Main Cast: Max von Sydow, Liv Ullmann, Jan Troell, Eddie Axberg, Allan Edwall
Release Year: 1971
Country: SE
Run Time: 191 minutes
MPAA Rating: PG
Plot
Director/writer Jan Troell's expansive saga deals with the Larsen family, who during the 19th century famine in Sweden emigrate to the more fertile fields of Minnesota. With painstaking detail, the director follows the Larsens as they make the perilous (and, to some of their fellow immigrants, fatal) journey by foot, steamer, train, and paddle boat. The film, which originally ran 190 minutes but was pared down to 150 by its director for American consumption, earned Academy Award nominations for Best Picture, Best Foreign Language Picture, Best Screenplay, Best Direction, and Best Actress (Liv Ullmann). The Emigrants was followed by a sequel, Nybyggarna ("The New Land"); both films have been edited together for TV release under the title The Emigrant Saga. The subsequent American TV series The New Land (1974) starred Bonnie Bedelia in the role created in The Emigrants by Liv Ullmann, and Scott Thomas in the patriarch role originated by Max von Sydow. In 1991, Sven Nykvist directed a "prequel" to The Emigrants titled The Ox. ~ Hal Erickson, All Movie Guide
Review
One of the very few foreign-language films to be nominated for a Best Picture Oscar, the once-popular The Emigrants seems to have been forgotten in the decades since its release.

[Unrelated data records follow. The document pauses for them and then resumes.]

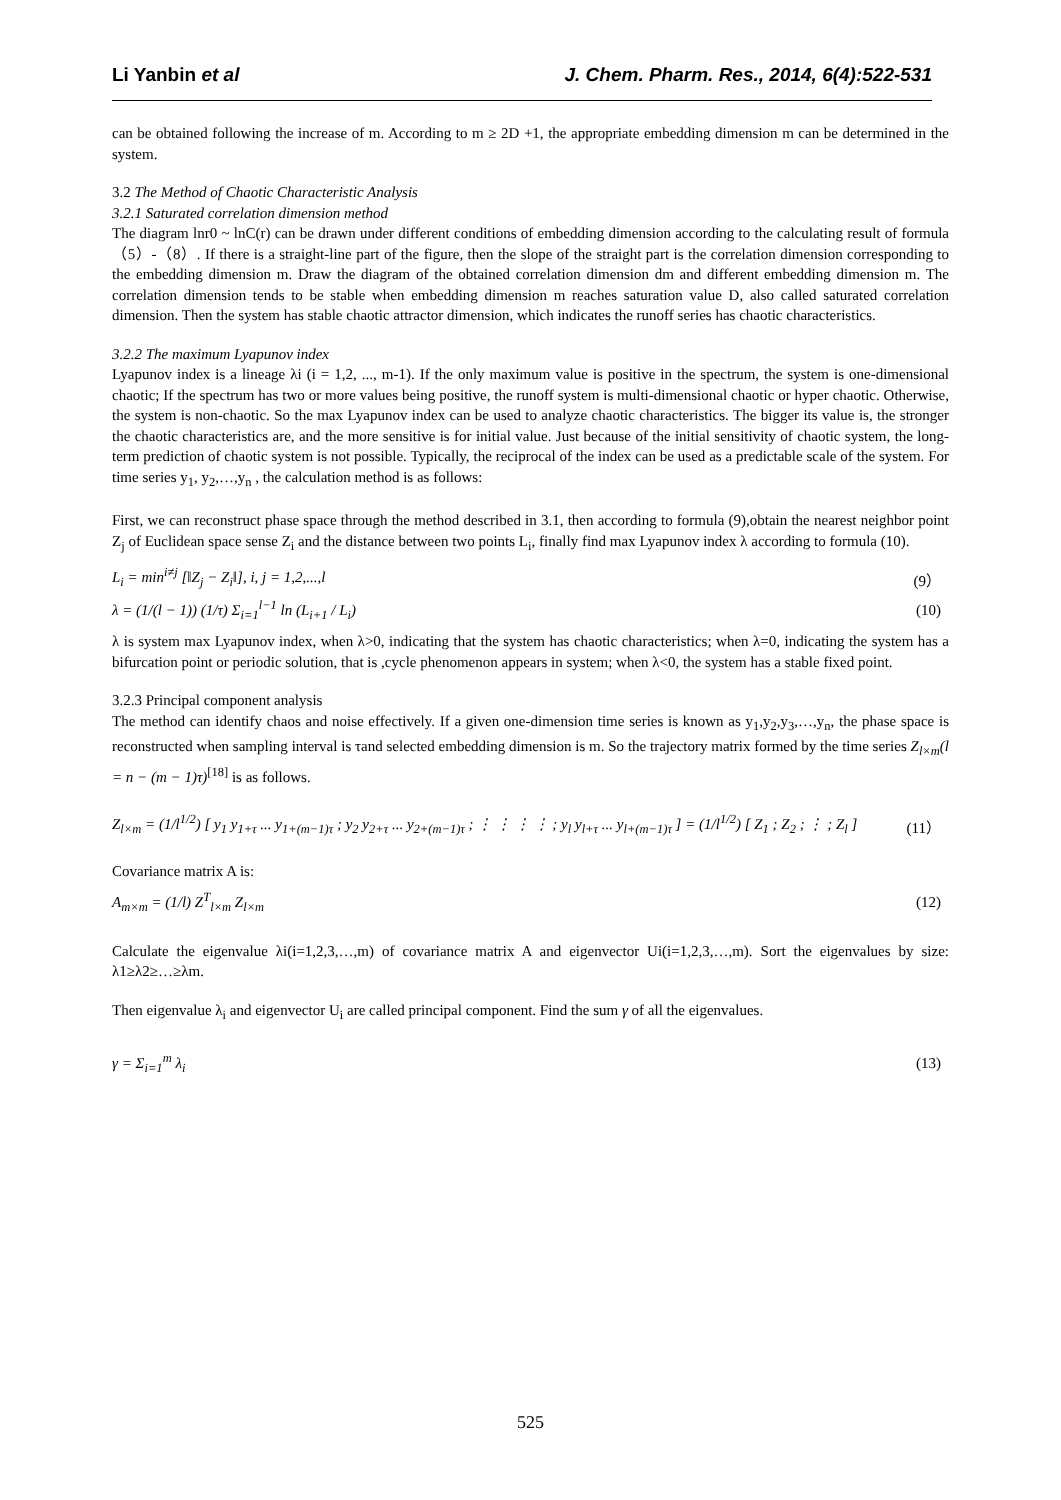Li Yanbin et al J. Chem. Pharm. Res., 2014, 6(4):522-531
can be obtained following the increase of m. According to m ≥ 2D +1, the appropriate embedding dimension m can be determined in the system.
3.2 The Method of Chaotic Characteristic Analysis
3.2.1 Saturated correlation dimension method
The diagram lnr0 ~ lnC(r) can be drawn under different conditions of embedding dimension according to the calculating result of formula （5）-（8）. If there is a straight-line part of the figure, then the slope of the straight part is the correlation dimension corresponding to the embedding dimension m. Draw the diagram of the obtained correlation dimension dm and different embedding dimension m. The correlation dimension tends to be stable when embedding dimension m reaches saturation value D, also called saturated correlation dimension. Then the system has stable chaotic attractor dimension, which indicates the runoff series has chaotic characteristics.
3.2.2 The maximum Lyapunov index
Lyapunov index is a lineage λi (i = 1,2, ..., m-1). If the only maximum value is positive in the spectrum, the system is one-dimensional chaotic; If the spectrum has two or more values being positive, the runoff system is multi-dimensional chaotic or hyper chaotic. Otherwise, the system is non-chaotic. So the max Lyapunov index can be used to analyze chaotic characteristics. The bigger its value is, the stronger the chaotic characteristics are, and the more sensitive is for initial value. Just because of the initial sensitivity of chaotic system, the long-term prediction of chaotic system is not possible. Typically, the reciprocal of the index can be used as a predictable scale of the system. For time series y<sub>1</sub>, y<sub>2</sub>,…,y<sub>n</sub> , the calculation method is as follows:
First, we can reconstruct phase space through the method described in 3.1, then according to formula (9),obtain the nearest neighbor point Z<sub>j</sub> of Euclidean space sense Z<sub>i</sub> and the distance between two points L<sub>i</sub>, finally find max Lyapunov index λ according to formula (10).
L<sub>i</sub> = min<sup>i≠j</sup> [‖Z<sub>j</sub> − Z<sub>i</sub>‖], i, j = 1,2,...,l (9）
λ = (1/(l − 1)) (1/τ) Σ<sub>i=1</sub><sup>l−1</sup> ln (L<sub>i+1</sub> / L<sub>i</sub>) (10)
λ is system max Lyapunov index, when λ>0, indicating that the system has chaotic characteristics; when λ=0, indicating the system has a bifurcation point or periodic solution, that is ,cycle phenomenon appears in system; when λ<0, the system has a stable fixed point.
3.2.3 Principal component analysis
The method can identify chaos and noise effectively. If a given one-dimension time series is known as y<sub>1</sub>,y<sub>2</sub>,y<sub>3</sub>,…,y<sub>n</sub>, the phase space is reconstructed when sampling interval is τand selected embedding dimension is m. So the trajectory matrix formed by the time series Z<sub>l×m</sub>(l = n − (m − 1)τ)<sup>[18]</sup> is as follows.
Z<sub>l×m</sub> = (1/l<sup>1/2</sup>) [ y<sub>1</sub> y<sub>1+τ</sub> ... y<sub>1+(m−1)τ</sub> ; y<sub>2</sub> y<sub>2+τ</sub> ... y<sub>2+(m−1)τ</sub> ; ⋮ ⋮ ⋮ ⋮ ; y<sub>l</sub> y<sub>l+τ</sub> ... y<sub>l+(m−1)τ</sub> ] = (1/l<sup>1/2</sup>) [ Z<sub>1</sub> ; Z<sub>2</sub> ; ⋮ ; Z<sub>l</sub> ] (11）
Covariance matrix A is:
A<sub>m×m</sub> = (1/l) Z<sup>T</sup><sub>l×m</sub> Z<sub>l×m</sub> (12)
Calculate the eigenvalue λi(i=1,2,3,…,m) of covariance matrix A and eigenvector Ui(i=1,2,3,…,m). Sort the eigenvalues by size: λ1≥λ2≥…≥λm.
Then eigenvalue λ<sub>i</sub> and eigenvector U<sub>i</sub> are called principal component. Find the sum γ of all the eigenvalues.
γ = Σ<sub>i=1</sub><sup>m</sup> λ<sub>i</sub> (13)
525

Part of this may be due to the fact that the original subtitled version of the film is difficult to find, and the more accessible dubbed version is vastly inferior. Still, even the latter features much of Jan Troell's sometimes-dazzling cinematography, with its sweeping vistas of the alternately freezing and searing Minnesota landscape. While Troell's direction sometimes goes for the obvious, he still paints a beautiful, if often bleak and unrelenting, picture and gives the film the epic sweep it demands while still creating an intimate portrait of a determined and loving family. As the heads of that family, Liv Ullmann and Max von Sydow could not be better. Ullmann brings her special talents to bear here, using her ability to be both expressive and reserved at practically the same time, and her natural beauty has rarely been captured so effectively. Von Sydow creates a towering figure, but one with surprising gentleness when necessary. While the film's endless trials may daunt some viewers, it is a rewarding experience for those who can stick with it. ~ Craig Butler, All Movie Guide
Americans in general and those of Scandinavian extraction especially will find these films helpful in understanding their own past. The film itself is a family's odyssey from rural poverty in Sweden to a new life in Minnesota, without the gloss one expects from films intended for American audiences, yet sympathetic to the people whose deepest desire was the material security which land plus their hard work and sacrifice might obtain.The film's depictions of the settlers' interactions with native Americans takes no sides, showing both the atrocities committed against the settlers in the Dakota wars as well as the hardships visited on the Indians culminating in the mass hanging of many Dakotas by Abraham Lincoln's government.